Page excerpt →
============
Posted on Thursday, Dec 16th 2010

By Sramana Mitra and guest author Shaloo Shalini

SM: The 10% cost savings number is not what I am hearing from those who have really adapted to the cloud model. I have done a lot of these interviews. At this point, if you go through that series you will see people have been gaining a lot more than 10%.

DH: I am sure that there are people who will save may be 90% with cloud-based models. I’m also certain that this is a new frontier, and I am speaking in generalities here. There are many reasons today for moving to a cloud-based model, right? It could be as simple as saying, ‘I am lawfully in need of an infrastructure upgrade and I don’t have the capital expenditure budget to do it.’ Let’s say my application simply won’t run in the infrastructure that I have any more with changes in usage, scale and several other factors. There could be many other reasons. Well you know what, in case of such reasons, it might be a very good move if you go to the cloud. Now, if you want to measure it in terms of total cost of ownership that might not work out for you. But if you want to measure it in terms of, say, ‘return on investment,’ when you don’t have the capital of dollars to invest, it is going to be a great decision to think about cloud. I would say that the issue is the fundamental IT question – regardless of whether the IT model is cloud, client-server, or mainframe. All of these basic questions need to be answered. What we often find in such cases under the hype that has formed around the cloud, people are ignoring some of these fundamental tenants of good IT governance and just running toward a cloud strategy. It is all because of what vendors and all the hype around the cloud right now.
============
Dataset extract →
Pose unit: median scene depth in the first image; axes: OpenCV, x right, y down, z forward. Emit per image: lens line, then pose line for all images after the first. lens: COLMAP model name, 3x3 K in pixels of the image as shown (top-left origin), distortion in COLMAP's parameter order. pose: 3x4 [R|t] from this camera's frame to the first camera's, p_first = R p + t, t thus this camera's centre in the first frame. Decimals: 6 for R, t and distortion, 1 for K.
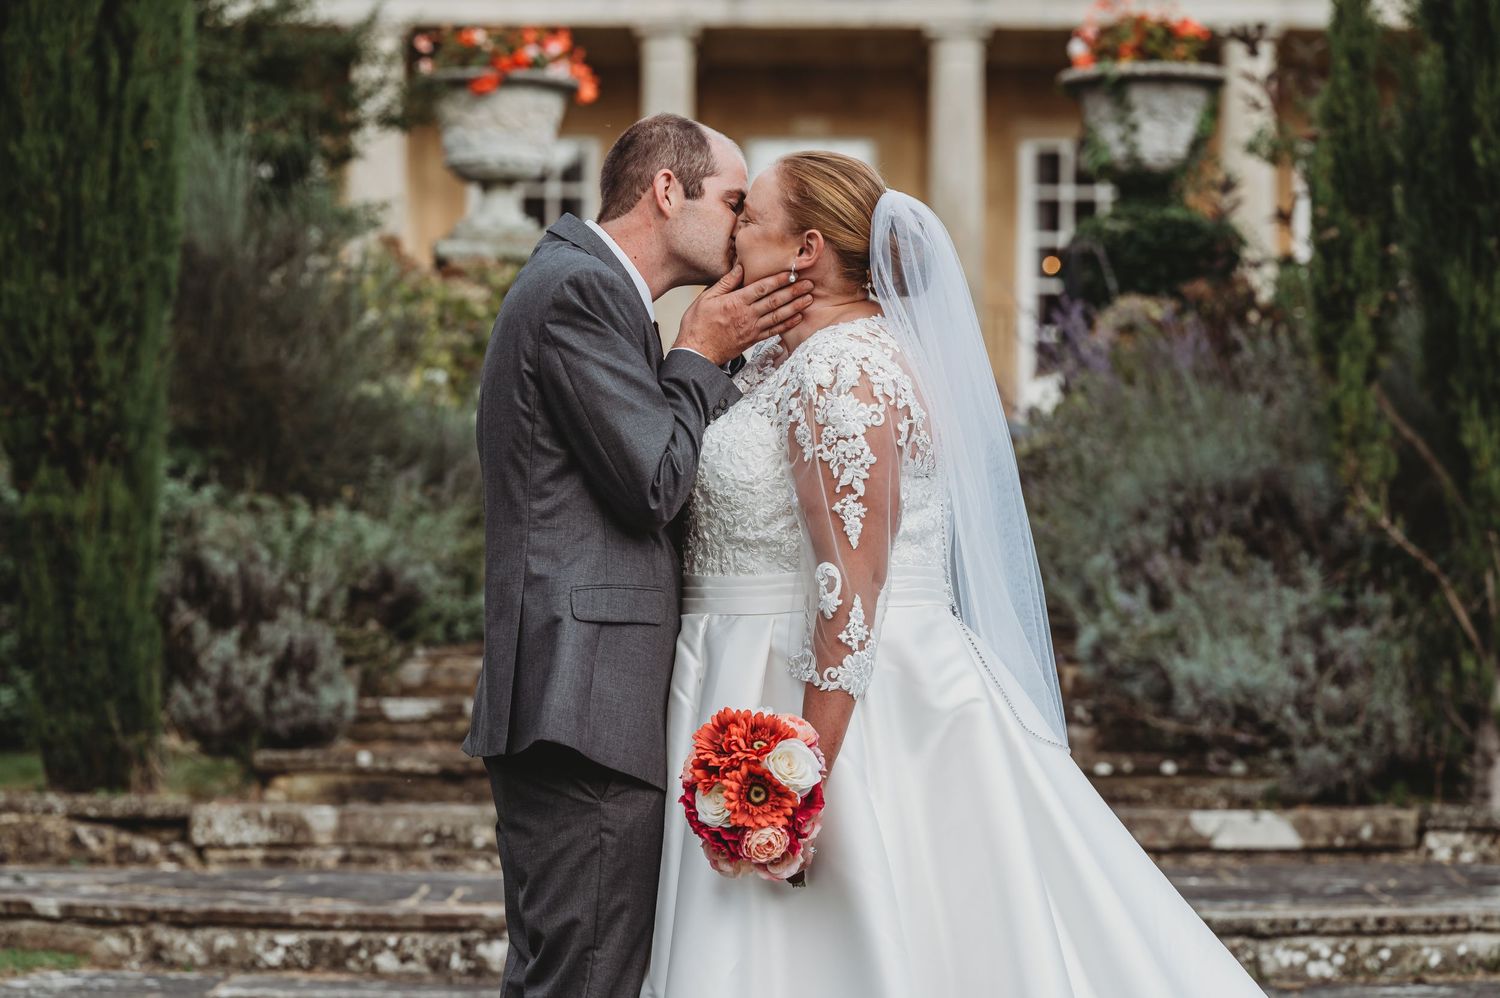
lens RADIAL K [[6964.5, 0, 750.0], [0, 6964.5, 499.0], [0, 0, 1]] dist [-0.073988, -0.350876]
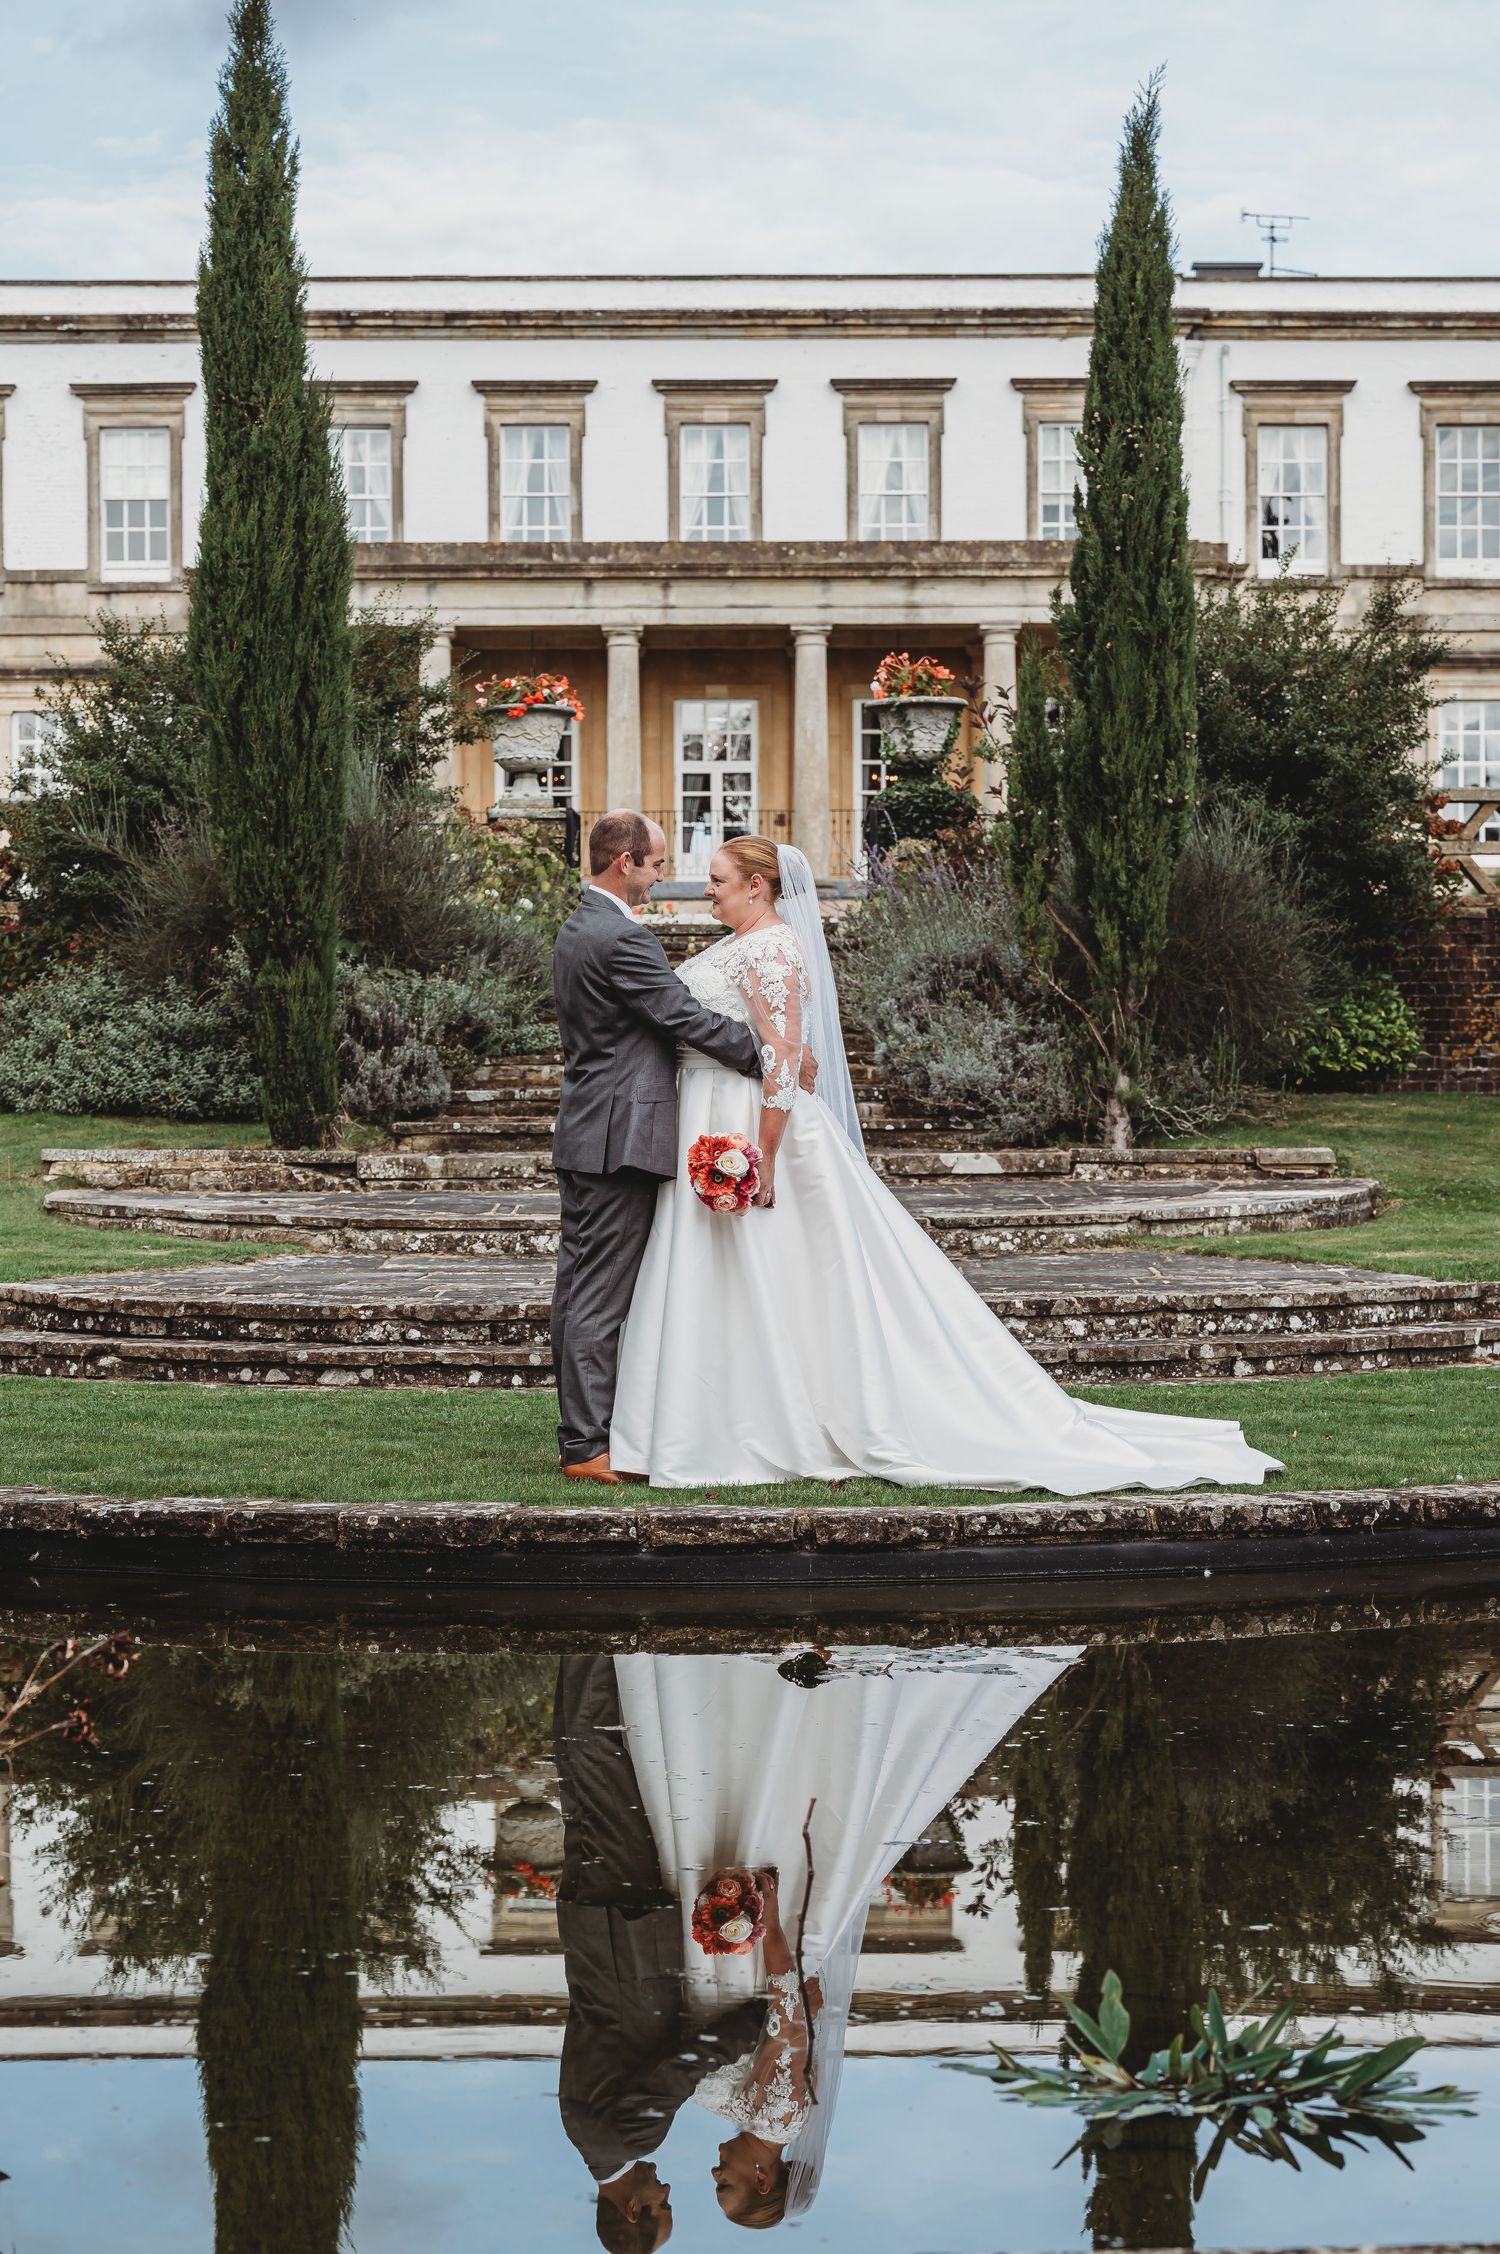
============
What needs to be done → Return the entire interview excerpt on cloud cost savings word for word. The listing was drawn from a separate source.

Exercise output →
Posted on Thursday, Dec 16th 2010

By Sramana Mitra and guest author Shaloo Shalini

SM: The 10% cost savings number is not what I am hearing from those who have really adapted to the cloud model. I have done a lot of these interviews. At this point, if you go through that series you will see people have been gaining a lot more than 10%.

DH: I am sure that there are people who will save may be 90% with cloud-based models. I’m also certain that this is a new frontier, and I am speaking in generalities here. There are many reasons today for moving to a cloud-based model, right? It could be as simple as saying, ‘I am lawfully in need of an infrastructure upgrade and I don’t have the capital expenditure budget to do it.’ Let’s say my application simply won’t run in the infrastructure that I have any more with changes in usage, scale and several other factors. There could be many other reasons. Well you know what, in case of such reasons, it might be a very good move if you go to the cloud. Now, if you want to measure it in terms of total cost of ownership that might not work out for you. But if you want to measure it in terms of, say, ‘return on investment,’ when you don’t have the capital of dollars to invest, it is going to be a great decision to think about cloud. I would say that the issue is the fundamental IT question – regardless of whether the IT model is cloud, client-server, or mainframe. All of these basic questions need to be answered. What we often find in such cases under the hype that has formed around the cloud, people are ignoring some of these fundamental tenants of good IT governance and just running toward a cloud strategy. It is all because of what vendors and all the hype around the cloud right now.